◆ **To do**
Copy whichever lines of the data hold the word "services".

◆ **Stored data**
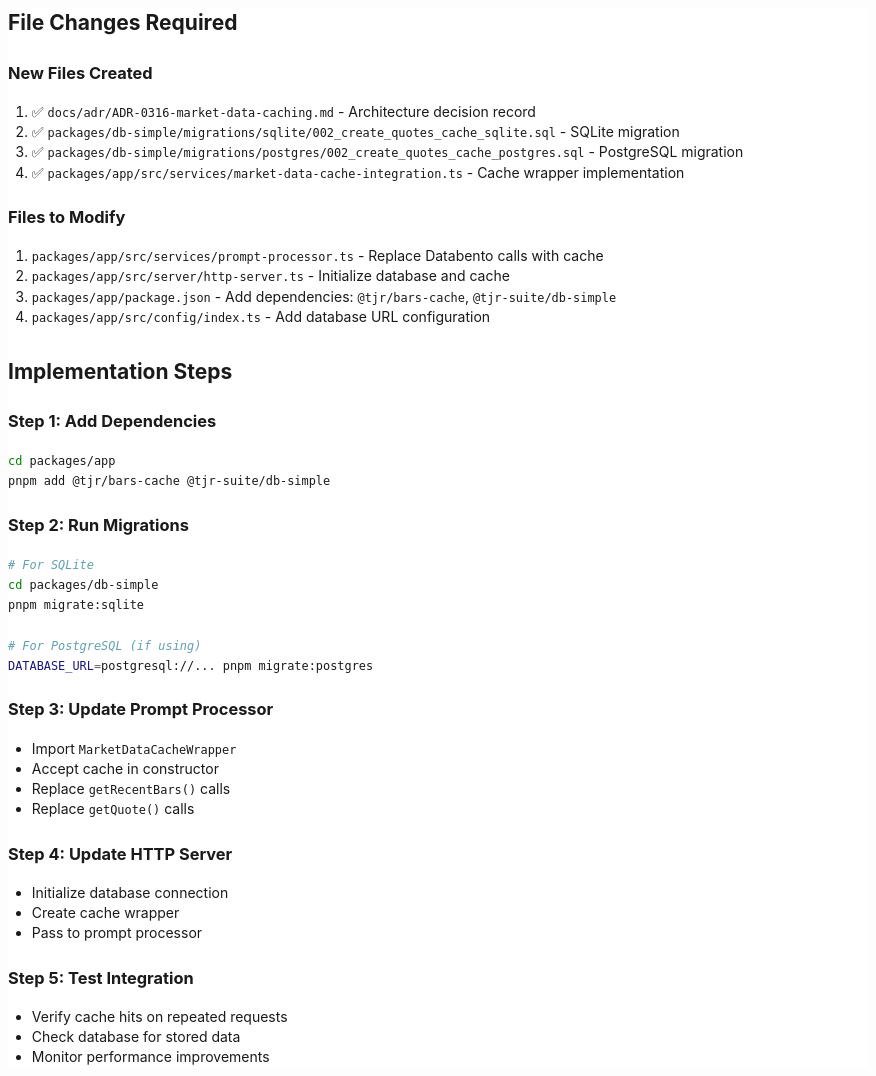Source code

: ## File Changes Required

### New Files Created
1. ✅ `docs/adr/ADR-0316-market-data-caching.md` - Architecture decision record
2. ✅ `packages/db-simple/migrations/sqlite/002_create_quotes_cache_sqlite.sql` - SQLite migration
3. ✅ `packages/db-simple/migrations/postgres/002_create_quotes_cache_postgres.sql` - PostgreSQL migration
4. ✅ `packages/app/src/services/market-data-cache-integration.ts` - Cache wrapper implementation

### Files to Modify
1. `packages/app/src/services/prompt-processor.ts` - Replace Databento calls with cache
2. `packages/app/src/server/http-server.ts` - Initialize database and cache
3. `packages/app/package.json` - Add dependencies: `@tjr/bars-cache`, `@tjr-suite/db-simple`
4. `packages/app/src/config/index.ts` - Add database URL configuration

## Implementation Steps

### Step 1: Add Dependencies
```bash
cd packages/app
pnpm add @tjr/bars-cache @tjr-suite/db-simple
```

### Step 2: Run Migrations
```bash
# For SQLite
cd packages/db-simple
pnpm migrate:sqlite

# For PostgreSQL (if using)
DATABASE_URL=postgresql://... pnpm migrate:postgres
```

### Step 3: Update Prompt Processor
- Import `MarketDataCacheWrapper`
- Accept cache in constructor
- Replace `getRecentBars()` calls
- Replace `getQuote()` calls

### Step 4: Update HTTP Server
- Initialize database connection
- Create cache wrapper
- Pass to prompt processor

### Step 5: Test Integration
- Verify cache hits on repeated requests
- Check database for stored data
- Monitor performance improvements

◆ **Answer to the exercise**
4. ✅ `packages/app/src/services/market-data-cache-integration.ts` - Cache wrapper implementation
1. `packages/app/src/services/prompt-processor.ts` - Replace Databento calls with cache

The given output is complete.